» SELECTED EXTRACT

Don't even think about using a flame on the cylinder, or any temperature too hot to touch!


----------



## Tin Falcon (Oct 13, 2013)

Adding fins to the head and cylinder would allow for increased heat transfer and minimize the cooling effect of the expanding gas. 

It may also be possible to use a set screw type device to adjust the height of the valve mechanism this could allow for minor adjustments in how long the valve is open. 
That said. 
Again I encourage build tried and true designs before you try to reinvent or improve on the design. 
Tin


----------



## majorm (Oct 13, 2013)

Enthropy455 I know what you mean about the heat and pressure.  Even back in my paintball days I remember keeping the CO2 tanks, when we used those, out of the sun.  I wouldn't heat the main cylinder but maybe a small volume in the supply tube.  I talked with my swagelok rep one day about how much pressure their tube could handle at certain temps back when I was looking at steam.  He gave me a table showing the max pressure correction for certain temps.  The pressure capability drops off FAST once heat is considered.  I think I was a little misleading saying pressure vessel.  Its definitely an area to approach slowly and warm water would be the way to go if i decide to try it.  I would want to put a pressure transducer or gauge on it though to somehow quantify where it was pressure wise.

» PROBLEM SET
1) Update the forum thread from "Adding fins to" down to "on the design.", putting "cooling ribs" in place of "fins".
2) Duplicate the entries from their very first line down to the line that contains "The height and width of the screenshot is (540, 960). I", including both ends.
These entries bear no relation to the forum thread.

Records from a dataset:
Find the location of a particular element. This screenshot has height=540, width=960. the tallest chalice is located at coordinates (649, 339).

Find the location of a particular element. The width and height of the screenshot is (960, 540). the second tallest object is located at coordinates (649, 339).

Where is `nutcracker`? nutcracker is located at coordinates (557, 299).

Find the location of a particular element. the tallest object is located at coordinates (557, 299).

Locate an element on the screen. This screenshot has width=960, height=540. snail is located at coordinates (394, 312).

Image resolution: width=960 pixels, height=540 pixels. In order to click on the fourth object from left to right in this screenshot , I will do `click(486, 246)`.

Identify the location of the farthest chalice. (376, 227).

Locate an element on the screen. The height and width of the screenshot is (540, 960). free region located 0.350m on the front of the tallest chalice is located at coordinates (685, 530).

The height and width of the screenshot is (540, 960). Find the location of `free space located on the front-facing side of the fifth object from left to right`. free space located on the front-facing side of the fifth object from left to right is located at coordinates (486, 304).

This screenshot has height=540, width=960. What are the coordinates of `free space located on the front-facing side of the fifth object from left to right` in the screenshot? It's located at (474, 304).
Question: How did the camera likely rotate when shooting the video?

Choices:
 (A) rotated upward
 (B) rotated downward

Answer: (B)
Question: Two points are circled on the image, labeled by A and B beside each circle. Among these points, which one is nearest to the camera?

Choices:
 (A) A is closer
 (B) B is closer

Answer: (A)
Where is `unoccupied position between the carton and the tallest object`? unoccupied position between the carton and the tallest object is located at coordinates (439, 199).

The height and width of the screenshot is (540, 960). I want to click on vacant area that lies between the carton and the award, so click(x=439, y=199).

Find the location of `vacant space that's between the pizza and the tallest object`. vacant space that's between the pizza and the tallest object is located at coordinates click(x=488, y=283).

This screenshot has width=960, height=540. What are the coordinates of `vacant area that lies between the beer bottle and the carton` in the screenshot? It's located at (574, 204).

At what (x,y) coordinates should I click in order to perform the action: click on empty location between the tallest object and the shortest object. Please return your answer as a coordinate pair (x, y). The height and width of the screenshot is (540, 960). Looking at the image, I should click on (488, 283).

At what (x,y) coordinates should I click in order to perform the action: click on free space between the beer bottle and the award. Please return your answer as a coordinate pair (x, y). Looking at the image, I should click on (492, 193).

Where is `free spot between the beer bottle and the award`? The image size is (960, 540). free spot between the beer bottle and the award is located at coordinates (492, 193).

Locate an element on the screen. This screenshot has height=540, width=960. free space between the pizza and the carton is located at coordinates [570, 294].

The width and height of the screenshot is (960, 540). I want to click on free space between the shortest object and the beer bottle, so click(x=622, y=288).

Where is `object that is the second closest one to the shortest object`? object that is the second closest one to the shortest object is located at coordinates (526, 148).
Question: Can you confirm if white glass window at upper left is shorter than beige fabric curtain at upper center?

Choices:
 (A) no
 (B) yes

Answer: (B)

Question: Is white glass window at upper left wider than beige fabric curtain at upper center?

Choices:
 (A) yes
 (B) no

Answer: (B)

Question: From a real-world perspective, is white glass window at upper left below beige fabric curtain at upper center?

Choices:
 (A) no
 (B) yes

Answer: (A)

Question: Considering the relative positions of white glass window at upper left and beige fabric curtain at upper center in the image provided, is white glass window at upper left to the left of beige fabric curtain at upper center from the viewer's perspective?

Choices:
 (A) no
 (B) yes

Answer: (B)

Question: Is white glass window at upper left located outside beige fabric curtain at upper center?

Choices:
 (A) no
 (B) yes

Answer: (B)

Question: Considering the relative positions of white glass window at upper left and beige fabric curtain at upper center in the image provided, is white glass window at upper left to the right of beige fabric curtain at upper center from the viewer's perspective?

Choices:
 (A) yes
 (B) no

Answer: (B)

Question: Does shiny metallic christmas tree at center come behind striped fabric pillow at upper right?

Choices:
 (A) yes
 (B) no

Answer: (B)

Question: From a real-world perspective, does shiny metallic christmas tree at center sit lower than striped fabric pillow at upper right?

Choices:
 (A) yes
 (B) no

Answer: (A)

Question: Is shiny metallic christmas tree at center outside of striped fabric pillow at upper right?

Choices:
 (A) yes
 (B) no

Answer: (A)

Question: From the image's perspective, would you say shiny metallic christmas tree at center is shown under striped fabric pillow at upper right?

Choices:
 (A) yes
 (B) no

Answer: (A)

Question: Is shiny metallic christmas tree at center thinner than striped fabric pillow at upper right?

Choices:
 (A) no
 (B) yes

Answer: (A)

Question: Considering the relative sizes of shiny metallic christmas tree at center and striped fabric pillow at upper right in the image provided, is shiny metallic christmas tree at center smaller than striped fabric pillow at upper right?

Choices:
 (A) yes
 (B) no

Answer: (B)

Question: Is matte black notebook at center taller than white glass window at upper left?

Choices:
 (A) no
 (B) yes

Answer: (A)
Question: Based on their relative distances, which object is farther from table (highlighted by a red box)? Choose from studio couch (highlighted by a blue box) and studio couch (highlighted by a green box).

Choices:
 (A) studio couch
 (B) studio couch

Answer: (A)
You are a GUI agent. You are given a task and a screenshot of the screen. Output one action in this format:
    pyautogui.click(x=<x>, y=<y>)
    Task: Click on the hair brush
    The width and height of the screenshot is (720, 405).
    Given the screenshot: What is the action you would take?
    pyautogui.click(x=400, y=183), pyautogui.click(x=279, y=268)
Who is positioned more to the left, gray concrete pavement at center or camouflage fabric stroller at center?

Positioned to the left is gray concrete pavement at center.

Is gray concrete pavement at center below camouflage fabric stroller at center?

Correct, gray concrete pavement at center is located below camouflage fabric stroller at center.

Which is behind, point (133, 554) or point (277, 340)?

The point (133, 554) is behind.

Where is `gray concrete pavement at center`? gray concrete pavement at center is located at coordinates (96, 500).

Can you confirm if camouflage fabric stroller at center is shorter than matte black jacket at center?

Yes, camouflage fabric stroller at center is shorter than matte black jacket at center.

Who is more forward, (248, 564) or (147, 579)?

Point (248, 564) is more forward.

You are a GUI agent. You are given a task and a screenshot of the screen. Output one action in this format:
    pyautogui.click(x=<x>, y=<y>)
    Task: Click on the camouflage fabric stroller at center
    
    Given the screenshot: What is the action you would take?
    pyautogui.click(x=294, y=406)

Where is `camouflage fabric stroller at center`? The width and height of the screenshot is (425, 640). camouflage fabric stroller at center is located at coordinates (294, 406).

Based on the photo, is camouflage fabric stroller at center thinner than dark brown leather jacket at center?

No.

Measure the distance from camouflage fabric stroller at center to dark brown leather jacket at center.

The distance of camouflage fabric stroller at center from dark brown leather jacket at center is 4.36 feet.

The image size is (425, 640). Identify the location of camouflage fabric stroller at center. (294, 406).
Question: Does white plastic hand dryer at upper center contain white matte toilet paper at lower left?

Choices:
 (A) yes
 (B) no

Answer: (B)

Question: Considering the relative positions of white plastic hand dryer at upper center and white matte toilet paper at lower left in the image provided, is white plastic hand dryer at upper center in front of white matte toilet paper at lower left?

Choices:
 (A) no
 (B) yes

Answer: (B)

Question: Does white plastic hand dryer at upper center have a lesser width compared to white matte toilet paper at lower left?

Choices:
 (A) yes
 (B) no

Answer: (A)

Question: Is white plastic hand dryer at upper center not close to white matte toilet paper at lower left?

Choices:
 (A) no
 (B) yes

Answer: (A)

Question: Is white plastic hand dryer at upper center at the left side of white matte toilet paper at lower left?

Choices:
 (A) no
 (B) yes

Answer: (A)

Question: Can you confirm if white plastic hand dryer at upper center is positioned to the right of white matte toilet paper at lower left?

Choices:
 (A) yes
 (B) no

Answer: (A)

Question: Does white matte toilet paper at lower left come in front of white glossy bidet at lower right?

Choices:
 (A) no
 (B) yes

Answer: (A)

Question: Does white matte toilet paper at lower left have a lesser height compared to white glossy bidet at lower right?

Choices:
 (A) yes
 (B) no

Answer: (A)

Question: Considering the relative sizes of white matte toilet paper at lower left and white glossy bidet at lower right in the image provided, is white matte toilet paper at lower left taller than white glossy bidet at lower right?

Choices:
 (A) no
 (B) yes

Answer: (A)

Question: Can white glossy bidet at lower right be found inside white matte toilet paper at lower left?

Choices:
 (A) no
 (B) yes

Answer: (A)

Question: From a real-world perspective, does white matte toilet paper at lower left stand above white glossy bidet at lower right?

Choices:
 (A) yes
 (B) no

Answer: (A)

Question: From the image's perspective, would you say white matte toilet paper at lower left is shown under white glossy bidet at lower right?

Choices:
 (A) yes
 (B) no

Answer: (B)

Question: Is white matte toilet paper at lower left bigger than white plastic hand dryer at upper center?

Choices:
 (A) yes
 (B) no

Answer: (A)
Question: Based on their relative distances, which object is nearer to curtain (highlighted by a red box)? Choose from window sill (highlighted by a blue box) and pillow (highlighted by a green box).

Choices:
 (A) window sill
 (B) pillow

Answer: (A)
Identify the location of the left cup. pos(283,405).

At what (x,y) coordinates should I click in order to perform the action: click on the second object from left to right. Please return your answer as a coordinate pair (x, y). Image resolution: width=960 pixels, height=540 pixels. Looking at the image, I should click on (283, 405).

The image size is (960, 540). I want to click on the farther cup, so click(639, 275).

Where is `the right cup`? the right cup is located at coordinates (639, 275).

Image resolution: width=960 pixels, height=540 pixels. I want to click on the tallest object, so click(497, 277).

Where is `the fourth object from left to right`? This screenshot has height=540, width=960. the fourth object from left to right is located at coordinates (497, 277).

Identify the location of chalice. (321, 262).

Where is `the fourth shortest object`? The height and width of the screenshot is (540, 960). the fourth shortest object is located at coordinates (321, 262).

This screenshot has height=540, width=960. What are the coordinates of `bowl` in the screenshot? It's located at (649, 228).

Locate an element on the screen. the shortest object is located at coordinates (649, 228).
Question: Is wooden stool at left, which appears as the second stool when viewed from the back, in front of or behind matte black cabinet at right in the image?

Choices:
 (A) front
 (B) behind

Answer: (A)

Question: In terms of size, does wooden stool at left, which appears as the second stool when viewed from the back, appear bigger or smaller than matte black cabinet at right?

» YOUR RESPONSES
1)
Adding cooling ribs to the head and cylinder would allow for increased heat transfer and minimize the cooling effect of the expanding gas. 

It may also be possible to use a set screw type device to adjust the height of the valve mechanism this could allow for minor adjustments in how long the valve is open. 
That said. 
Again I encourage build tried and true designs before you try to reinvent or improve on the design.

2)
Find the location of a particular element. This screenshot has height=540, width=960. the tallest chalice is located at coordinates (649, 339).

Find the location of a particular element. The width and height of the screenshot is (960, 540). the second tallest object is located at coordinates (649, 339).

Where is `nutcracker`? nutcracker is located at coordinates (557, 299).

Find the location of a particular element. the tallest object is located at coordinates (557, 299).

Locate an element on the screen. This screenshot has width=960, height=540. snail is located at coordinates (394, 312).

Image resolution: width=960 pixels, height=540 pixels. In order to click on the fourth object from left to right in this screenshot , I will do `click(486, 246)`.

Identify the location of the farthest chalice. (376, 227).

Locate an element on the screen. The height and width of the screenshot is (540, 960). free region located 0.350m on the front of the tallest chalice is located at coordinates (685, 530).

The height and width of the screenshot is (540, 960). Find the location of `free space located on the front-facing side of the fifth object from left to right`. free space located on the front-facing side of the fifth object from left to right is located at coordinates (486, 304).

This screenshot has height=540, width=960. What are the coordinates of `free space located on the front-facing side of the fifth object from left to right` in the screenshot? It's located at (474, 304).
Question: How did the camera likely rotate when shooting the video?

Choices:
 (A) rotated upward
 (B) rotated downward

Answer: (B)
Question: Two points are circled on the image, labeled by A and B beside each circle. Among these points, which one is nearest to the camera?

Choices:
 (A) A is closer
 (B) B is closer

Answer: (A)
Where is `unoccupied position between the carton and the tallest object`? unoccupied position between the carton and the tallest object is located at coordinates (439, 199).

The height and width of the screenshot is (540, 960). I want to click on vacant area that lies between the carton and the award, so click(x=439, y=199).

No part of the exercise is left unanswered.